No caso de Carmen Silvia Pagotto, de 69 anos, foi necessário reduzir o consumo de alimentos como arroz, macarrão e pães de farinha branca, além de frituras e açúcar em excesso. A dieta foi motivada por recomendação de sua médica endocrinologista, após ela sofrer com uma inflamação grave no joelho, que prejudicava seu bem-estar. “Emagrecer era uma condição para melhorar. Eu mal conseguia caminhar, por conta da dor”, relata. Mas ela não deixou de comer o feijão, presente quase todos os dias em seu cotidiano.

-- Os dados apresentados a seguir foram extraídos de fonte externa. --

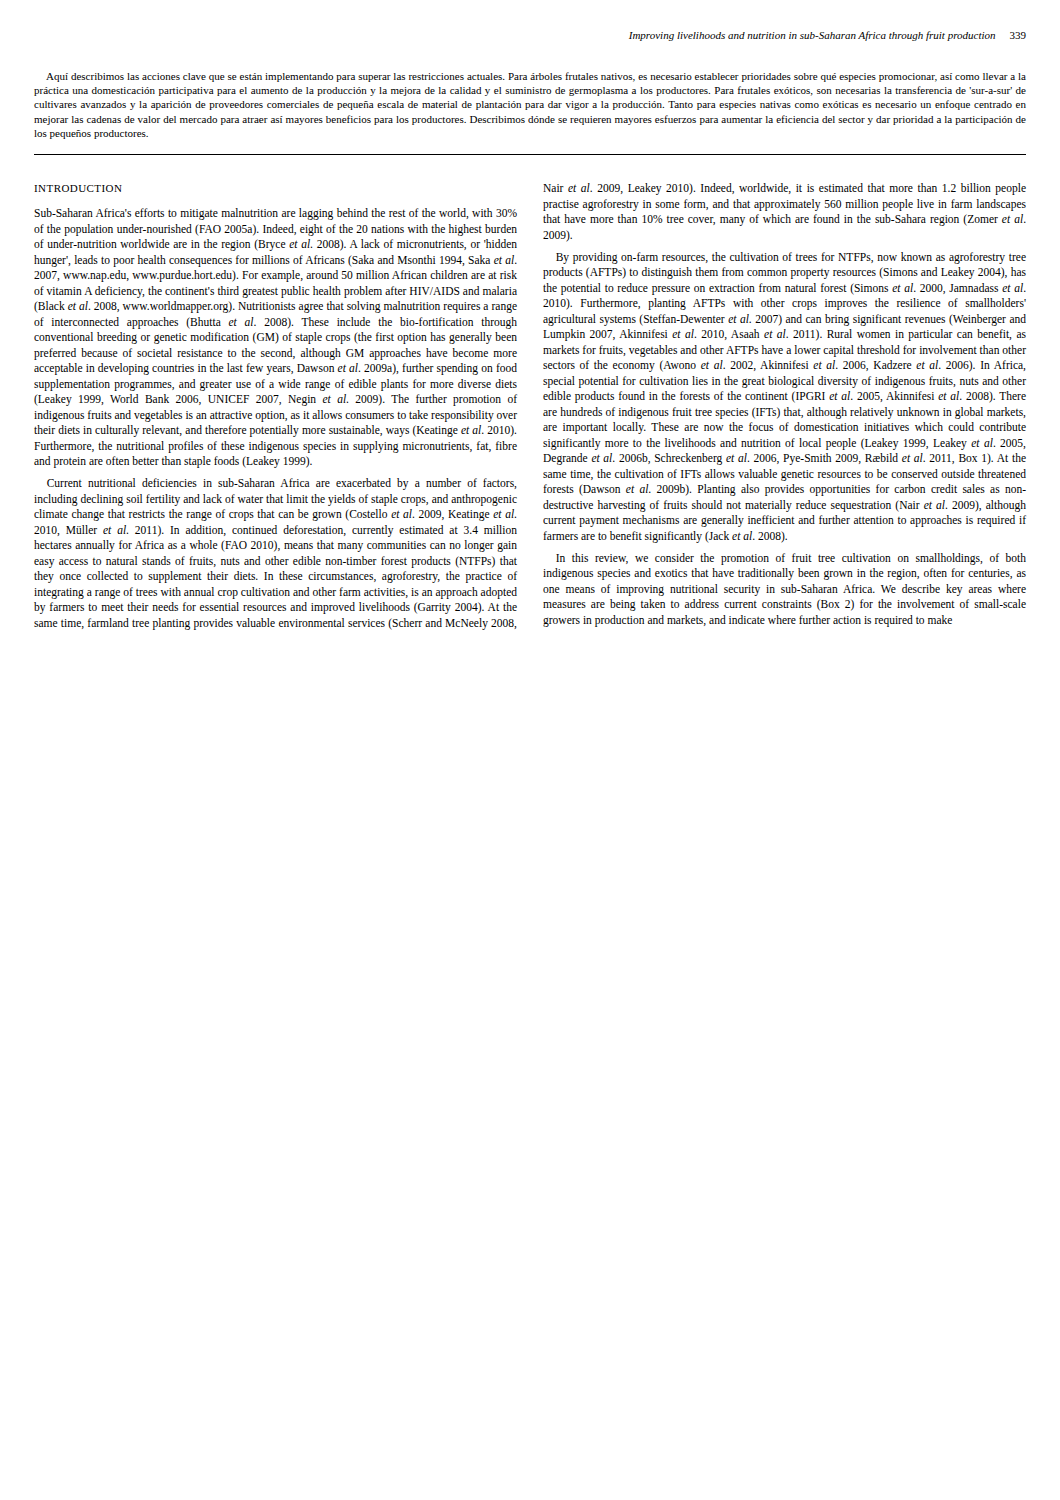Improving livelihoods and nutrition in sub-Saharan Africa through fruit production 339
Aquí describimos las acciones clave que se están implementando para superar las restricciones actuales. Para árboles frutales nativos, es necesario establecer prioridades sobre qué especies promocionar, así como llevar a la práctica una domesticación participativa para el aumento de la producción y la mejora de la calidad y el suministro de germoplasma a los productores. Para frutales exóticos, son necesarias la transferencia de 'sur-a-sur' de cultivares avanzados y la aparición de proveedores comerciales de pequeña escala de material de plantación para dar vigor a la producción. Tanto para especies nativas como exóticas es necesario un enfoque centrado en mejorar las cadenas de valor del mercado para atraer así mayores beneficios para los productores. Describimos dónde se requieren mayores esfuerzos para aumentar la eficiencia del sector y dar prioridad a la participación de los pequeños productores.
INTRODUCTION
Sub-Saharan Africa's efforts to mitigate malnutrition are lagging behind the rest of the world, with 30% of the population under-nourished (FAO 2005a). Indeed, eight of the 20 nations with the highest burden of under-nutrition worldwide are in the region (Bryce et al. 2008). A lack of micronutrients, or 'hidden hunger', leads to poor health consequences for millions of Africans (Saka and Msonthi 1994, Saka et al. 2007, www.nap.edu, www.purdue.hort.edu). For example, around 50 million African children are at risk of vitamin A deficiency, the continent's third greatest public health problem after HIV/AIDS and malaria (Black et al. 2008, www.worldmapper.org). Nutritionists agree that solving malnutrition requires a range of interconnected approaches (Bhutta et al. 2008). These include the bio-fortification through conventional breeding or genetic modification (GM) of staple crops (the first option has generally been preferred because of societal resistance to the second, although GM approaches have become more acceptable in developing countries in the last few years, Dawson et al. 2009a), further spending on food supplementation programmes, and greater use of a wide range of edible plants for more diverse diets (Leakey 1999, World Bank 2006, UNICEF 2007, Negin et al. 2009). The further promotion of indigenous fruits and vegetables is an attractive option, as it allows consumers to take responsibility over their diets in culturally relevant, and therefore potentially more sustainable, ways (Keatinge et al. 2010). Furthermore, the nutritional profiles of these indigenous species in supplying micronutrients, fat, fibre and protein are often better than staple foods (Leakey 1999).
Current nutritional deficiencies in sub-Saharan Africa are exacerbated by a number of factors, including declining soil fertility and lack of water that limit the yields of staple crops, and anthropogenic climate change that restricts the range of crops that can be grown (Costello et al. 2009, Keatinge et al. 2010, Müller et al. 2011). In addition, continued deforestation, currently estimated at 3.4 million hectares annually for Africa as a whole (FAO 2010), means that many communities can no longer gain easy access to natural stands of fruits, nuts and other edible non-timber forest products (NTFPs) that they once collected to supplement their diets. In these circumstances, agroforestry, the practice of integrating a range of trees with annual crop cultivation and other farm activities, is an approach adopted by farmers to meet their needs for essential resources and improved livelihoods (Garrity 2004). At the same time, farmland tree planting provides valuable environmental services (Scherr and McNeely 2008, Nair et al. 2009, Leakey 2010). Indeed, worldwide, it is estimated that more than 1.2 billion people practise agroforestry in some form, and that approximately 560 million people live in farm landscapes that have more than 10% tree cover, many of which are found in the sub-Sahara region (Zomer et al. 2009).
By providing on-farm resources, the cultivation of trees for NTFPs, now known as agroforestry tree products (AFTPs) to distinguish them from common property resources (Simons and Leakey 2004), has the potential to reduce pressure on extraction from natural forest (Simons et al. 2000, Jamnadass et al. 2010). Furthermore, planting AFTPs with other crops improves the resilience of smallholders' agricultural systems (Steffan-Dewenter et al. 2007) and can bring significant revenues (Weinberger and Lumpkin 2007, Akinnifesi et al. 2010, Asaah et al. 2011). Rural women in particular can benefit, as markets for fruits, vegetables and other AFTPs have a lower capital threshold for involvement than other sectors of the economy (Awono et al. 2002, Akinnifesi et al. 2006, Kadzere et al. 2006). In Africa, special potential for cultivation lies in the great biological diversity of indigenous fruits, nuts and other edible products found in the forests of the continent (IPGRI et al. 2005, Akinnifesi et al. 2008). There are hundreds of indigenous fruit tree species (IFTs) that, although relatively unknown in global markets, are important locally. These are now the focus of domestication initiatives which could contribute significantly more to the livelihoods and nutrition of local people (Leakey 1999, Leakey et al. 2005, Degrande et al. 2006b, Schreckenberg et al. 2006, Pye-Smith 2009, Ræbild et al. 2011, Box 1). At the same time, the cultivation of IFTs allows valuable genetic resources to be conserved outside threatened forests (Dawson et al. 2009b). Planting also provides opportunities for carbon credit sales as non-destructive harvesting of fruits should not materially reduce sequestration (Nair et al. 2009), although current payment mechanisms are generally inefficient and further attention to approaches is required if farmers are to benefit significantly (Jack et al. 2008).
In this review, we consider the promotion of fruit tree cultivation on smallholdings, of both indigenous species and exotics that have traditionally been grown in the region, often for centuries, as one means of improving nutritional security in sub-Saharan Africa. We describe key areas where measures are being taken to address current constraints (Box 2) for the involvement of small-scale growers in production and markets, and indicate where further action is required to make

“Percebi que o feijão e outras leguminosas, como lentilha e grão-de-bico, garantem mais saciedade do que o arroz, além de serem mais saudáveis. Antes, meu jantar era um lanche: pão com frios e requeijão, por exemplo. Agora passei a comer legumes e carnes com feijão à noite”, conta. Segundo a socióloga aposentada, foi a combinação perfeita para ela: o regime alimentar tem funcionado e promoveu melhor qualidade de vida. Carmen já havia passado por outras dietas, algumas delas mais restritivas, sem consumo de feijão nem carboidratos de nenhum tipo, mas nenhuma deu tão certo.
Além de saber quem são os mocinhos da nossa dieta, é importante reconhecer quem são os vilões no cardápio, alerta Catherine M. Champagne, professora de Epidemiologia Nutricional do Pennington Biomedical Research Center (PBRC) em Luisiana (EUA). “Muitas vezes, o principal é eliminar escolhas alimentares pouco saudáveis, ou pelo menos limitá-las. Isso já ajuda o indivíduo a alcançar peso saudável e prevenir a obesidade. Bebidas adoçadas com açúcar, álcool, carne e laticínios em excesso são exemplos de hábitos que devem ser evitados”, disse.
Estudos conduzidos pelo PBRC demonstraram que dietas contendo feijão são baixas em densidade calórica e eficazes na redução da resistência à insulina e no emagrecimento, diz Catherine, que é da Sociedade Americana de Diabete e da Sociedade Americana de Nutrição. Conforme a Pesquisa Nacional de Saúde de 2020, 60,3% dos adultos no Brasil têm excesso de peso, sendo que a obesidade atinge 25,9% da população. Desde 1975, os índices globais de obesidade triplicaram, segundo a Organização Mundial da Saúde (OMS).